[Stored items]

^^^^^^^^

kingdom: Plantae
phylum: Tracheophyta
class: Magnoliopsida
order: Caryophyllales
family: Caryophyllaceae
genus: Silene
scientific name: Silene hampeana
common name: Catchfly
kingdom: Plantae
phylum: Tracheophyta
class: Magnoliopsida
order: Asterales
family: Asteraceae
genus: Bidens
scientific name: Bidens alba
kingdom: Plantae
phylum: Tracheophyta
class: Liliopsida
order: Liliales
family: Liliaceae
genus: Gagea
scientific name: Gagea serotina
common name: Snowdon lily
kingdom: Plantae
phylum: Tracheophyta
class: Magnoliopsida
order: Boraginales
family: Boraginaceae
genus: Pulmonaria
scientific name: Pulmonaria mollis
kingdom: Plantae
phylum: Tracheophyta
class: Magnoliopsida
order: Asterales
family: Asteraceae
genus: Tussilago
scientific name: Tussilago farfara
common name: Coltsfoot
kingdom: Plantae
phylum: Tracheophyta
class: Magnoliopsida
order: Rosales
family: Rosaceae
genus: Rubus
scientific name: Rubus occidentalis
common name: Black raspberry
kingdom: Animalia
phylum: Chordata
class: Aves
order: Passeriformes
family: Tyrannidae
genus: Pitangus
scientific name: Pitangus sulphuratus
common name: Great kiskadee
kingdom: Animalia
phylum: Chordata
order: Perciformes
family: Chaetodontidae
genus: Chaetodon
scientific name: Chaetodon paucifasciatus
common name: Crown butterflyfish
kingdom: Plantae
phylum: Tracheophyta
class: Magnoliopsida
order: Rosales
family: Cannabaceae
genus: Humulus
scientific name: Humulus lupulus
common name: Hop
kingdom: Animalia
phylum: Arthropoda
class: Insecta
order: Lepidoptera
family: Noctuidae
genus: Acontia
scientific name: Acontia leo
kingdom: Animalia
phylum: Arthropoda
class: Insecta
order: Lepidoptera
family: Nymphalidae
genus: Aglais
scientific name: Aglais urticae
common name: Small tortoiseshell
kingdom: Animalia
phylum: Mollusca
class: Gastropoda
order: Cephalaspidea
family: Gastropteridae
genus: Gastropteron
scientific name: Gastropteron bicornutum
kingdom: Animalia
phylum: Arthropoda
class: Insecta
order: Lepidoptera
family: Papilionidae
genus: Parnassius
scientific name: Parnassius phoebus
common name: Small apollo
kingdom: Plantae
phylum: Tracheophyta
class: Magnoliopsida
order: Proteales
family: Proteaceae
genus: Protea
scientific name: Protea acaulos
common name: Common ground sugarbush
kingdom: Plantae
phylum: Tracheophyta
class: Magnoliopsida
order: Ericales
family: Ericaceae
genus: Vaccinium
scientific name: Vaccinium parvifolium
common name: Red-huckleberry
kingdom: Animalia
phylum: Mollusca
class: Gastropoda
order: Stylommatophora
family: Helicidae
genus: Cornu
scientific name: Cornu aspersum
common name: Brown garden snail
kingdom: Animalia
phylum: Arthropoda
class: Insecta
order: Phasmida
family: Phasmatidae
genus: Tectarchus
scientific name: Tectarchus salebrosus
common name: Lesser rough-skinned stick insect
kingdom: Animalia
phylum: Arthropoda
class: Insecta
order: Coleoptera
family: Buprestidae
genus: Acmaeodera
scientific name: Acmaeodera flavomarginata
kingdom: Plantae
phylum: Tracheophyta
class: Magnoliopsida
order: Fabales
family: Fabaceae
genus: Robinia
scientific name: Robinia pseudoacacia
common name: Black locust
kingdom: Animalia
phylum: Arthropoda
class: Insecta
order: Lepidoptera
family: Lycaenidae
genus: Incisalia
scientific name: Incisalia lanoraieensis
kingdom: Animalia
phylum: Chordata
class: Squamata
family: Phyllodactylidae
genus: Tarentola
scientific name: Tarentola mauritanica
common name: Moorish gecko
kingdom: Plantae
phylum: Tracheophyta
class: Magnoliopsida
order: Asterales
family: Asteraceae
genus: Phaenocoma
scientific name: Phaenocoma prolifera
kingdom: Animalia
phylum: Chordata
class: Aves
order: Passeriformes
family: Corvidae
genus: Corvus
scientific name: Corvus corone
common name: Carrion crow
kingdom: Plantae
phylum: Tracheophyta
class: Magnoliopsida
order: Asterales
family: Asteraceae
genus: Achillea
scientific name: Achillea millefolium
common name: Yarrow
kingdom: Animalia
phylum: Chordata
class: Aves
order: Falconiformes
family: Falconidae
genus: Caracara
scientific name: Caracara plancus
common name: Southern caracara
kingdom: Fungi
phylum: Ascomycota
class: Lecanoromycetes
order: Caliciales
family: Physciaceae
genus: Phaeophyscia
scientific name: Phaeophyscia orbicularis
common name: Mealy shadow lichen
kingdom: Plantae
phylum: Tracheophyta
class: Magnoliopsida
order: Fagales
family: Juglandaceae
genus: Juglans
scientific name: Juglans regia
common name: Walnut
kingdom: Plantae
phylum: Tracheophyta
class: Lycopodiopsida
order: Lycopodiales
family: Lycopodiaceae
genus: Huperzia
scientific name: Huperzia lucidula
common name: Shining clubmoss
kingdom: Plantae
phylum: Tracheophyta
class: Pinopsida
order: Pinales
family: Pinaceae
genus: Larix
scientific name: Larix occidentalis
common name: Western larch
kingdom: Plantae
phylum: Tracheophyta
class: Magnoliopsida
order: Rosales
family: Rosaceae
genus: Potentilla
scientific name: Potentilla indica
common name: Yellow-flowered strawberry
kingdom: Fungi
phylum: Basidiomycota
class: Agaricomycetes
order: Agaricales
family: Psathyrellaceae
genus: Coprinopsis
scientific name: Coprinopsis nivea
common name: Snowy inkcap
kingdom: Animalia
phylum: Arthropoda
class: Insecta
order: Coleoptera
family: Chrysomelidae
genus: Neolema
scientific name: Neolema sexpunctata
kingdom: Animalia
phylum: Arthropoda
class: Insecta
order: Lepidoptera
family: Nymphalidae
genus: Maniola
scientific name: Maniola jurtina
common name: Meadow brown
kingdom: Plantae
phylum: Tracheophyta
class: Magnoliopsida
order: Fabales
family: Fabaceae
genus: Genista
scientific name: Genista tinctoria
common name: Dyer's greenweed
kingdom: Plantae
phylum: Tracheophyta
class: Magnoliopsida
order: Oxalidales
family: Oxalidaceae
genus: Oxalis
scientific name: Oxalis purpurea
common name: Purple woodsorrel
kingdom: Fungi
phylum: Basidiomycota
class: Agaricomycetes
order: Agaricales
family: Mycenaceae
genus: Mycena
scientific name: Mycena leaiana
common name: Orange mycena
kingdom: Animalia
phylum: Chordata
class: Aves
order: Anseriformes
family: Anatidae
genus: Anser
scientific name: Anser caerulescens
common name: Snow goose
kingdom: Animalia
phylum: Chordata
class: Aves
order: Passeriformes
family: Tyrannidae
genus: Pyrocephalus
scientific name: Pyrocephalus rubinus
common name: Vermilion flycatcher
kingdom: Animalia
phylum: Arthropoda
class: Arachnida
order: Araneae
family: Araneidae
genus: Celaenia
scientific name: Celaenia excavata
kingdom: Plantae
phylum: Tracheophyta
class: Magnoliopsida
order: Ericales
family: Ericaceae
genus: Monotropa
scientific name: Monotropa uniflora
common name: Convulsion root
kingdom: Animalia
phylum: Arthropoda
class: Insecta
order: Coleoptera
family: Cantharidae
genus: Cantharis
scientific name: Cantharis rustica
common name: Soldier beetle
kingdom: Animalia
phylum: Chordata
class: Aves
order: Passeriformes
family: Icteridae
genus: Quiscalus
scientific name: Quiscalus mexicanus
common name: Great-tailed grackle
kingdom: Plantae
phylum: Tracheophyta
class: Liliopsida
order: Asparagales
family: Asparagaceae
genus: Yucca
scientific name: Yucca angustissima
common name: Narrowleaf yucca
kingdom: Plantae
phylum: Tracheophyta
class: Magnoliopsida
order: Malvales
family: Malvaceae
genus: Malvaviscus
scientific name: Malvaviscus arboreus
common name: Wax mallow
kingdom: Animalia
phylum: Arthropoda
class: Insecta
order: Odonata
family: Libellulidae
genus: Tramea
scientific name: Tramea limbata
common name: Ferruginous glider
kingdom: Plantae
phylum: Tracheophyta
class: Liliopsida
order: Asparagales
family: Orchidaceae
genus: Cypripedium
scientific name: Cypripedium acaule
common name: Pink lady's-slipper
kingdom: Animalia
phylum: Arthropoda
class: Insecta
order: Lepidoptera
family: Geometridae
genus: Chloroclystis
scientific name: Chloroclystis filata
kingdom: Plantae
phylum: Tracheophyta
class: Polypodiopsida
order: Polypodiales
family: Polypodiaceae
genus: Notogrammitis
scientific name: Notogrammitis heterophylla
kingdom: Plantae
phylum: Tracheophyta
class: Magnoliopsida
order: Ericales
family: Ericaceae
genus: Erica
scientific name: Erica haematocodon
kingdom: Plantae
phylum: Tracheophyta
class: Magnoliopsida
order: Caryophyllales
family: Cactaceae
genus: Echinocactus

^^^^^^^^

Can you lay out the lines of the listing as a JSON list of strings, one string per line and no blank lines, starting at the line that contains "scientific name: Corvus corone" and ending at the line that contains "scientific name: Caracara plancus", both included?

## Solution
[
  "scientific name: Corvus corone",
  "common name: Carrion crow",
  "kingdom: Plantae",
  "phylum: Tracheophyta",
  "class: Magnoliopsida",
  "order: Asterales",
  "family: Asteraceae",
  "genus: Achillea",
  "scientific name: Achillea millefolium",
  "common name: Yarrow",
  "kingdom: Animalia",
  "phylum: Chordata",
  "class: Aves",
  "order: Falconiformes",
  "family: Falconidae",
  "genus: Caracara",
  "scientific name: Caracara plancus"
]